Tuesday, November 05, 2013

The Russians Were Here

From the Vault Dept.: Browsing through the pages of old Metrolands, I’ve found a trove of pieces with memories attached. This one, describing the visit of Moscow Musical Theater for Children founder Natalia Sats, doesn’t give any feeling of the sterile room at the Empire State Plaza – then home to the ill-fated ESIPA – in which my interview was conducted, or of the KGB agent accompanying Sats in the guise of translator. Especially memorable was the moment in which the excitable Sats, wearying of the bother of having her words filtered, finished the interview in her own broken but sufficient English. But my time with her was too limited and my interview skills too wretched to produce anything other than the workaday piece you see below.

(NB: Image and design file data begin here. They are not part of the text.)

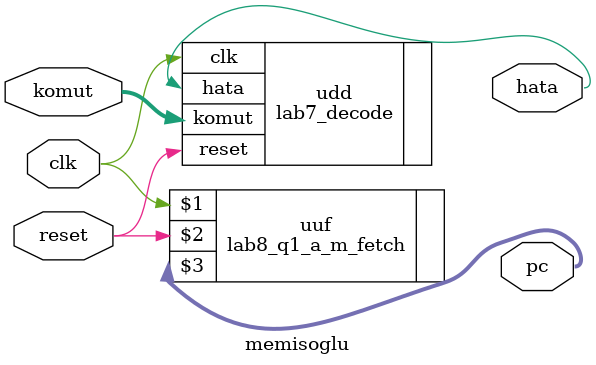
<source format=sv>
/* //SAYFA 1
* memisoglu.sv
* Hazirlayan:
* Abdullah MEMISOGLU
*/
module memisoglu (
  input logic clk,reset,
  input logic [31:0] komut,
  output logic [31:0]pc ,
  output logic hata
  );
lab8_q1_a_m_fetch uuf(clk,reset,pc);
lab7_decode udd
(.clk(clk),.reset(reset),.komut(komut),.hata(hata));
endmodule

</source>
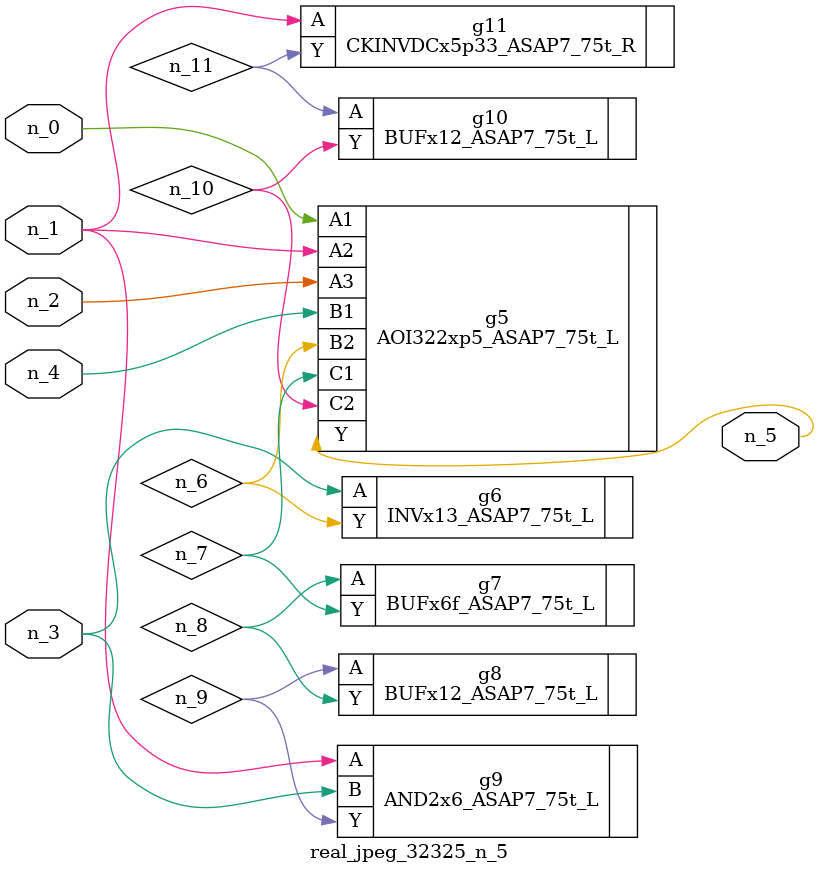
<source format=v>
module real_jpeg_32325_n_5 (n_4, n_0, n_1, n_2, n_3, n_5);

input n_4;
input n_0;
input n_1;
input n_2;
input n_3;

output n_5;

wire n_8;
wire n_11;
wire n_6;
wire n_7;
wire n_10;
wire n_9;

AOI322xp5_ASAP7_75t_L g5 ( 
.A1(n_0),
.A2(n_1),
.A3(n_2),
.B1(n_4),
.B2(n_6),
.C1(n_7),
.C2(n_10),
.Y(n_5)
);

AND2x6_ASAP7_75t_L g9 ( 
.A(n_1),
.B(n_3),
.Y(n_9)
);

CKINVDCx5p33_ASAP7_75t_R g11 ( 
.A(n_1),
.Y(n_11)
);

INVx13_ASAP7_75t_L g6 ( 
.A(n_3),
.Y(n_6)
);

BUFx6f_ASAP7_75t_L g7 ( 
.A(n_8),
.Y(n_7)
);

BUFx12_ASAP7_75t_L g8 ( 
.A(n_9),
.Y(n_8)
);

BUFx12_ASAP7_75t_L g10 ( 
.A(n_11),
.Y(n_10)
);


endmodule
</source>
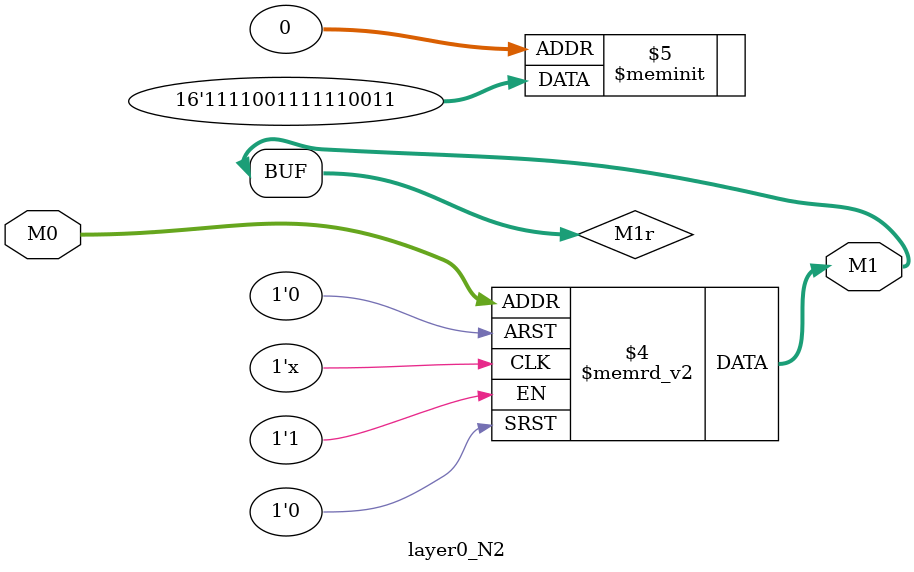
<source format=v>
module layer0_N2 ( input [2:0] M0, output [1:0] M1 );

	(*rom_style = "distributed" *) reg [1:0] M1r;
	assign M1 = M1r;
	always @ (M0) begin
		case (M0)
			3'b000: M1r = 2'b11;
			3'b100: M1r = 2'b11;
			3'b010: M1r = 2'b11;
			3'b110: M1r = 2'b11;
			3'b001: M1r = 2'b00;
			3'b101: M1r = 2'b00;
			3'b011: M1r = 2'b11;
			3'b111: M1r = 2'b11;

		endcase
	end
endmodule

</source>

                                                                                        

THE RUSSIANS ARE HERE. Natalia Sats has brought her Moscow Musical Theater for Children to Albany for a series of almost-sold-out performances at the Egg.

Bill Snyder, Natalia Sats, and
ESIPA artistic director Patricia Snyder.
As part of the first cultural exchange between the Soviet Union and the United States since 1979, the ESIPA (Empire State Institute for the Performing Arts) company traveled to Moscow in January to perform the very successful Rag Dolly; now they go from guest to host. From now until June 16, ninety-five Soviet performers and technicians are living and working in the Albany area.

Accommodations are being provided by SUNYA, where transportation needs also are being coordinated. Area groups and businesses are offering enough food to give the Soviet company a taste of the great variety of American eating from hamburgers to a covered-dish supper, with pizza and ice cream along the way.

Members of SUNYAs Department of Slavic Languages and Literature translated program notes, itineraries, biographies, even name tags and direction signs. And graduates of that department's Translation Certificate Program are working as interpreters in both the theater and the community.

The Soviet tech crew is working alongside its American counterpart to run the shows, the orchestra also comprises two nationalities.

But, perhaps even more interesting, the dynamo behind the Russian company is here with them and will perform a piece written for her and her company fifty years ago: One of the most famous children's pieces of all time, Peter and the Wolf, written by Sergei Prokofiev for Natalia Sats and first performed in May, 1936.

Madame Sats, now 82, founded the Moscow Children's Theater in 1918. Her father, llya, was a composer and conductor who worked with the famed Stanislavsky at the Moscow Art Theater; her mother was a professional singer. Natalia graduated from the A. N. Scriabin Musical Technicum when she was just 15. After founding her own Children's Theater, she became director of the Moscow Theater for Children in 1920 (now called the Central Children's Theater).

She brought all of her interests together in the Moscow Musical Theater for Children, founded in 1954, which occupies its own grand palace, built in 1979.

Sats has written that her central theme in life, “from my youth and for the whole of my life, has been the love of children and the art intended for them.” Her ambition was to have a theater in which “children would not be occasional visitors but masters of the house. The best authors would have to think of children and write new plays for them, and major actors and artistic directors would have to give all their talents to their little spectators.”

She also has created her own productions, and is the prolific author of plays, opera librettos, ballets and treatises on musical education.

While in Albany, the Bolshoi-trained dancers and singers of the Moscow Musical Theater for Children are presenting three programs: The Blue Bird, a ballet that dates back to Stanislavsky's Moscow Art Theater and is based on a Maeterlinck story about two children looking for the Blue Bird of Happiness; Miracle Music, a modern fairy-tale opera about a search for a stolen jewel with a story co-authored by Sats and Vladimir Poliakov; and the double bill Petya and the Wolf and the history piece Divertissement.

Miracle Music previews tomorrow (Friday) morning at 10, and opens tomorrow night at 8 with an additional performance at 2 PM on Saturday.

Petya and Divertissement open at 2 PM on Sunday with further performances at 10 AM June 9, 10, 12 and 13.

The Blue Bird opens at 8 PM June 13 with additional performances at 8 PM June 14, 2 PM June 15 and 10 AM June 16.

All performances of Petya and the Wolf and all other morning performances have been completely booked by individual and school-group audiences. Tickets to Miracle Music and The Blue Bird (afternoon and evening shows) are $10 for adults, $8 for seniors and students, and $5 for kids under 12: they are available through CBO outlets and at the Egg box office.